Open andreoss opened 3 years ago
@victornoel Proposal is to extract from this class
1) Prepended
2) Appended
and remove vararg ctor
@andreoss I experimented a bit and changing public Joined(final Iterable<Iterable<? extends T>> items)
to public Joined(final Iterable<? extends Iterable<? extends T>> items)
should solve the problem. Would that be enough or do you see other problems?
@victornoel I don't think so. After erasurej Joined(Iterable<X>)
and Joined(Iterable<Iterable<X>)
will be the same thing.
@andreoss maybe I misunderstood the subject you are talking about.
This is what I understand:
So now, even after applying the fix I propose (test it, your code will compile, at least in Eclipse), we only have one problem left that I can see: the ambiguity.
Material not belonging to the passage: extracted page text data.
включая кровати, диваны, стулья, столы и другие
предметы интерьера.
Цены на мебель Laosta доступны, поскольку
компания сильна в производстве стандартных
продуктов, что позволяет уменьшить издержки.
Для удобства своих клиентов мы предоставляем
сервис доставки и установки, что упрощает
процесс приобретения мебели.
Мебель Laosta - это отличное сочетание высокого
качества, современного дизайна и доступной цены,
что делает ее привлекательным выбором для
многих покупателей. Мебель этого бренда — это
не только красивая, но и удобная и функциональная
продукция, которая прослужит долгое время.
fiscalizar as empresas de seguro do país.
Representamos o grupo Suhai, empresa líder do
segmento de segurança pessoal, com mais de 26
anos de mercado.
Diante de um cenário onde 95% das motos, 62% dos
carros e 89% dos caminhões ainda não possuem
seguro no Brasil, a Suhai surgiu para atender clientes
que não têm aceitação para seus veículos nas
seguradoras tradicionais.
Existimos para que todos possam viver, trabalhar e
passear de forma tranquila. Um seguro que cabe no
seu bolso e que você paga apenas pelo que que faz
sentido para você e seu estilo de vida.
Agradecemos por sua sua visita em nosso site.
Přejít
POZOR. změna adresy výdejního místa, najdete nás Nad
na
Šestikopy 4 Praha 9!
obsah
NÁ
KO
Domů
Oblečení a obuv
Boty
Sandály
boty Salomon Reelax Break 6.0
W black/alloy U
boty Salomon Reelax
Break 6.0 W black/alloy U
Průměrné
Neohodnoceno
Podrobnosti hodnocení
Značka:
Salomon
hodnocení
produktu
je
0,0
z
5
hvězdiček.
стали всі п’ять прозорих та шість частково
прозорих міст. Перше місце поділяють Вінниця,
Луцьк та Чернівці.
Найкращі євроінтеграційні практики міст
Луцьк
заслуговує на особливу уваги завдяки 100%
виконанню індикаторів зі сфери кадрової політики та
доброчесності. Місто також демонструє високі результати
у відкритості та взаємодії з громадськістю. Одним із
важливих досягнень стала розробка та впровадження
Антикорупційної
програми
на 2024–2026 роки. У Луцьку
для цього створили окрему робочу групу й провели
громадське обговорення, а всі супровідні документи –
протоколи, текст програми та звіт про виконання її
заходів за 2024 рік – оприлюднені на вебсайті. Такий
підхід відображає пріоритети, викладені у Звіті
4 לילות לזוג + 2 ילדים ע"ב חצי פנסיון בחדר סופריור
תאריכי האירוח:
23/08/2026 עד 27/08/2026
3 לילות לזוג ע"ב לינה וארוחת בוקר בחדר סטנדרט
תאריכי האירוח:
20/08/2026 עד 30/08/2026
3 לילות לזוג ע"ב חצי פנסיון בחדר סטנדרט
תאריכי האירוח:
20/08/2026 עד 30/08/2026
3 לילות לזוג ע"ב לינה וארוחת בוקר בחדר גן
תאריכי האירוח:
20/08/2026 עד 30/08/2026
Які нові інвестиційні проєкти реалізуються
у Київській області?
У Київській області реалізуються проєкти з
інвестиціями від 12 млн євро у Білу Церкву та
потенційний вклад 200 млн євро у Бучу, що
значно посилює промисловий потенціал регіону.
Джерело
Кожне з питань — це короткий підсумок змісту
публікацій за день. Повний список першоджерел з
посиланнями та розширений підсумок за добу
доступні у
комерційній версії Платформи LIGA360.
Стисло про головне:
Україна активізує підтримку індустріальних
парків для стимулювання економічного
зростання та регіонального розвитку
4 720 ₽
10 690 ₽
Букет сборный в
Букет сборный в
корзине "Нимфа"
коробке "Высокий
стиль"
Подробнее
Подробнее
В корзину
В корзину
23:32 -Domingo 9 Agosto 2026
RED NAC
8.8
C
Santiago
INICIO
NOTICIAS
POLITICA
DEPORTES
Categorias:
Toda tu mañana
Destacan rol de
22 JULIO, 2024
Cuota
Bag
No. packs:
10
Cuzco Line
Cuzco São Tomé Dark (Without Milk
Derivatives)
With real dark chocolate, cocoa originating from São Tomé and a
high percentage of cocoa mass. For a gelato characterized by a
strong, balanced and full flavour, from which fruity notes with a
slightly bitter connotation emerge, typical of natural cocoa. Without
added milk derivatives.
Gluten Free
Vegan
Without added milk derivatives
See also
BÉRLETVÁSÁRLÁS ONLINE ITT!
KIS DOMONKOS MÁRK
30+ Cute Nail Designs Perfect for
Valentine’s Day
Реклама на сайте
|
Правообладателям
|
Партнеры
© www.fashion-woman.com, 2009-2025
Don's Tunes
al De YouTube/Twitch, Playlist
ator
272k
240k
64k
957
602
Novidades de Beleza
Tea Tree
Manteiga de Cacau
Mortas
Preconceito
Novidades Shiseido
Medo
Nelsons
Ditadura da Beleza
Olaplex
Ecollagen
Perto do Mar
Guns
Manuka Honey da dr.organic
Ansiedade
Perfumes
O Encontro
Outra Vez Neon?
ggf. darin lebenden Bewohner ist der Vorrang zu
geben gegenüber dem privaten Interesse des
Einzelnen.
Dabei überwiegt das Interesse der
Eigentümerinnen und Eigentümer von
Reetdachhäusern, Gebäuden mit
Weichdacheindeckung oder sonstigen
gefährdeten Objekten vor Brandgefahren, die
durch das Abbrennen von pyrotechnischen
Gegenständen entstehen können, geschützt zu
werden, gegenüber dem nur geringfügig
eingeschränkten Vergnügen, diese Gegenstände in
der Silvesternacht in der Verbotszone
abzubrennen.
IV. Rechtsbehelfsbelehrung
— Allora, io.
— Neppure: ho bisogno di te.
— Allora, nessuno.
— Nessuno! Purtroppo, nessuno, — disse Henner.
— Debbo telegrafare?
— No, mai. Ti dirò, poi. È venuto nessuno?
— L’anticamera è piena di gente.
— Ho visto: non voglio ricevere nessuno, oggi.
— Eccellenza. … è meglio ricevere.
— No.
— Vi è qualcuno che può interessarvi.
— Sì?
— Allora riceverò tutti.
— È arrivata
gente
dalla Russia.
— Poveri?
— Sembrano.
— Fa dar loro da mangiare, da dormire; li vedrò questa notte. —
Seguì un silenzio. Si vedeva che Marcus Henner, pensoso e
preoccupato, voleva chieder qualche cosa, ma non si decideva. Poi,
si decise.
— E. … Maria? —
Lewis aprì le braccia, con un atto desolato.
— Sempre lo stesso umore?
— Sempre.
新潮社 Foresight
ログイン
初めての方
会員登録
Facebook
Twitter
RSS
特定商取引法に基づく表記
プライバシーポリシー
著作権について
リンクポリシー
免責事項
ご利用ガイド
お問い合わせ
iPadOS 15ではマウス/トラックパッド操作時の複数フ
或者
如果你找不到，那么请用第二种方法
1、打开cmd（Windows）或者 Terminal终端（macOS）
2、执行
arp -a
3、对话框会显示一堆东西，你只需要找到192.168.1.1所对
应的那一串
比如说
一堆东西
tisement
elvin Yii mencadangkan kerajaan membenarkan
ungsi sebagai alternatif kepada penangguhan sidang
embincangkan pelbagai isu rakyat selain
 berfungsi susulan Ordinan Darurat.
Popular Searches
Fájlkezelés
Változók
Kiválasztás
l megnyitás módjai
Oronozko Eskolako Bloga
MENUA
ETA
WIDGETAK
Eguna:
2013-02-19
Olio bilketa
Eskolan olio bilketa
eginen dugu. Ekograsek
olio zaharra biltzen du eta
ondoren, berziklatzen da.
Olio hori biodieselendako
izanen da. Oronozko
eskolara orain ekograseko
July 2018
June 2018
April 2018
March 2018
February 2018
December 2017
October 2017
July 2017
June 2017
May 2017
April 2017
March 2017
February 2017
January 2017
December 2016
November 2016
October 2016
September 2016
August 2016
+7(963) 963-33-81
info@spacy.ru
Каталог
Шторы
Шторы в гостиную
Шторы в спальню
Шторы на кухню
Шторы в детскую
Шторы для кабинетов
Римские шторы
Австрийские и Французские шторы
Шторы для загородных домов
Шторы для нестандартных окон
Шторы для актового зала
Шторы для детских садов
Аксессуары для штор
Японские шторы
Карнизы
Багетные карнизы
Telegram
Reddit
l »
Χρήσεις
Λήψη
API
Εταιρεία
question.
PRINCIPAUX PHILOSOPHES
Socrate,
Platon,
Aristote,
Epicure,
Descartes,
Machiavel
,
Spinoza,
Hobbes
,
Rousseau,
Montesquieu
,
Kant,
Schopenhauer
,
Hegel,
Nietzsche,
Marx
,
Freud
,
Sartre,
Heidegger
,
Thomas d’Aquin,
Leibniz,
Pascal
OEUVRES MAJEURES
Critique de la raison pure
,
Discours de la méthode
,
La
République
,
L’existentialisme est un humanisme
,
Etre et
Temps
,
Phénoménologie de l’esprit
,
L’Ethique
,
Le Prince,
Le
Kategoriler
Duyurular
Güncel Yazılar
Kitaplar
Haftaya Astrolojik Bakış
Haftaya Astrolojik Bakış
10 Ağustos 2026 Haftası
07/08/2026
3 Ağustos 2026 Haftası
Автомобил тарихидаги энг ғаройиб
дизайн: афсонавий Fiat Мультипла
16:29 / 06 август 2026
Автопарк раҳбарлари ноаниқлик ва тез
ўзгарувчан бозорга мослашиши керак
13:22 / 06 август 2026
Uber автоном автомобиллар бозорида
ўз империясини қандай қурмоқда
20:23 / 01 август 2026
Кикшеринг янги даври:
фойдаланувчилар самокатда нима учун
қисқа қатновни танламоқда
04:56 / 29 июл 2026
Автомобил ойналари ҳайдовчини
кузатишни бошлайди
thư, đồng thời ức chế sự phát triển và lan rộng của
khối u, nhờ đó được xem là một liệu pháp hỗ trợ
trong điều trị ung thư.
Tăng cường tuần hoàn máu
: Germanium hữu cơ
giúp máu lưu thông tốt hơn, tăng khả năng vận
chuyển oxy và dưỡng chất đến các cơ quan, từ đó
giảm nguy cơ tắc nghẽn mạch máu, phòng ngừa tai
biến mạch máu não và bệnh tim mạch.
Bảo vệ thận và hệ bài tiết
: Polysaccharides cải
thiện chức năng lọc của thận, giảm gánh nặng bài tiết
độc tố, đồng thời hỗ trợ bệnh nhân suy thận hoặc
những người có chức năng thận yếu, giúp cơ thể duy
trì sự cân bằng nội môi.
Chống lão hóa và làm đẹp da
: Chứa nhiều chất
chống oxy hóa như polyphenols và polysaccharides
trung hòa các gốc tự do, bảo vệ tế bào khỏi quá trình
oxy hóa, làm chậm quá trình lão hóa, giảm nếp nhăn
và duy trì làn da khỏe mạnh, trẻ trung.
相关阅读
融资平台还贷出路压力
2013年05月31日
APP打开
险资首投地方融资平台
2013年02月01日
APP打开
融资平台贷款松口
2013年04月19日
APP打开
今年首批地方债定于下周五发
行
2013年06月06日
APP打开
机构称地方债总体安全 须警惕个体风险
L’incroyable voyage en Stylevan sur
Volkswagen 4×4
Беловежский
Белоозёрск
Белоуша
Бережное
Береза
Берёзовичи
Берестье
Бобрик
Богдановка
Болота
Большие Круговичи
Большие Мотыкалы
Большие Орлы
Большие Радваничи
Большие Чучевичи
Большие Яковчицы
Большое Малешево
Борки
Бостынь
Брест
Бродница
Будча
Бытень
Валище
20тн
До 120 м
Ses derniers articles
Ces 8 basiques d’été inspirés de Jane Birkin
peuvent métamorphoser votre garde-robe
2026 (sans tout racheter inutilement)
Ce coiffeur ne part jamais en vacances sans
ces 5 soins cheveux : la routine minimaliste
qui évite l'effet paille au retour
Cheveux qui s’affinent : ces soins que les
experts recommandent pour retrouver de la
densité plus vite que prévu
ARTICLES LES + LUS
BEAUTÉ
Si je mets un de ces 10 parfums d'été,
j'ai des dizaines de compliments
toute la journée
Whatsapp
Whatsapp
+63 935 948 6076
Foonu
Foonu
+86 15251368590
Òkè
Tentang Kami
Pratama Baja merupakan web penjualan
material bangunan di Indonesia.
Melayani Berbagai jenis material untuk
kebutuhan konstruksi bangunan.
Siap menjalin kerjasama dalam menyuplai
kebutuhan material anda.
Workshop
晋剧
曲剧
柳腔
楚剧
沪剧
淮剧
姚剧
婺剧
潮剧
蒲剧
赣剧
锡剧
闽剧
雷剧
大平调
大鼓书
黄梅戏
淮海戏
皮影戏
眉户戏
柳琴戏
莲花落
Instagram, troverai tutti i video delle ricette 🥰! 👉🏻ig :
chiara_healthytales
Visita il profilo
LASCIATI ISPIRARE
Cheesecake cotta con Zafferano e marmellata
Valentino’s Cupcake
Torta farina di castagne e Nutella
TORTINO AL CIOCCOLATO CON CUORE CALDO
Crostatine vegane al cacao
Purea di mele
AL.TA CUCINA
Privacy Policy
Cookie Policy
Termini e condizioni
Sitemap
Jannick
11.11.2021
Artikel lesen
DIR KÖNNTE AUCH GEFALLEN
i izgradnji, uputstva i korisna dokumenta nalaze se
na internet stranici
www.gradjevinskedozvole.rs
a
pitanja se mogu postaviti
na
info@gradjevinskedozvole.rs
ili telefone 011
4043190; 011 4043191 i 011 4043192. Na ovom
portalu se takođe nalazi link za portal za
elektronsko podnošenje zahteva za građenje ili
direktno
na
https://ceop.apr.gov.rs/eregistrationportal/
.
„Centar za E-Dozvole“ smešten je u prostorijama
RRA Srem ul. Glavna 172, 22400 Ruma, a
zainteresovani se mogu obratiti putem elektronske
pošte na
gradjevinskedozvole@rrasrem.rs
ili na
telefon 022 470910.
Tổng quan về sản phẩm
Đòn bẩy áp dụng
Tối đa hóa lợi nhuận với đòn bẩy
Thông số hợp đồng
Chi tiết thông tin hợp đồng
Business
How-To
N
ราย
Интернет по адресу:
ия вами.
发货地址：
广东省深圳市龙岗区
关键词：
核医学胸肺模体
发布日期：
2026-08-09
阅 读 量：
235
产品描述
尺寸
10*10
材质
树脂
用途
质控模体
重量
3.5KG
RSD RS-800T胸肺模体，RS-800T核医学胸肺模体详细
When I write new Joined<>(xxs)
without expliciting the receiving type (Iterable<Integer> joined
in your example), do I mean calling the first vararg constructor or the second one?. The eclipse compiler decides it's the second one even though I could have meant to use the first vararg constructor to get Iterable<Iterable<Integer>> joined
.
If I call new Joined<>(new ListOf<>(1, 2, 3))
the compiler correctly infers that I meant to use the first vararg constructor btw.
But in practice, I don't see it happening, because you are always assigning a new Joined to something, so the compiler will know.
Am I missing something here? Do you have examples of problematic code (once you applied the fix I propose).
@andreoss any feedback on the above?
@victornoel Yes, the problem is compile time only. I wanted to suggest to remove vararg ctor, or move it to another class. But if wildcard solves that, it's fine. WIll make a PR.
@0crat assign @andreoss
@andreoss by the way, what about this? Was there a PR in the end?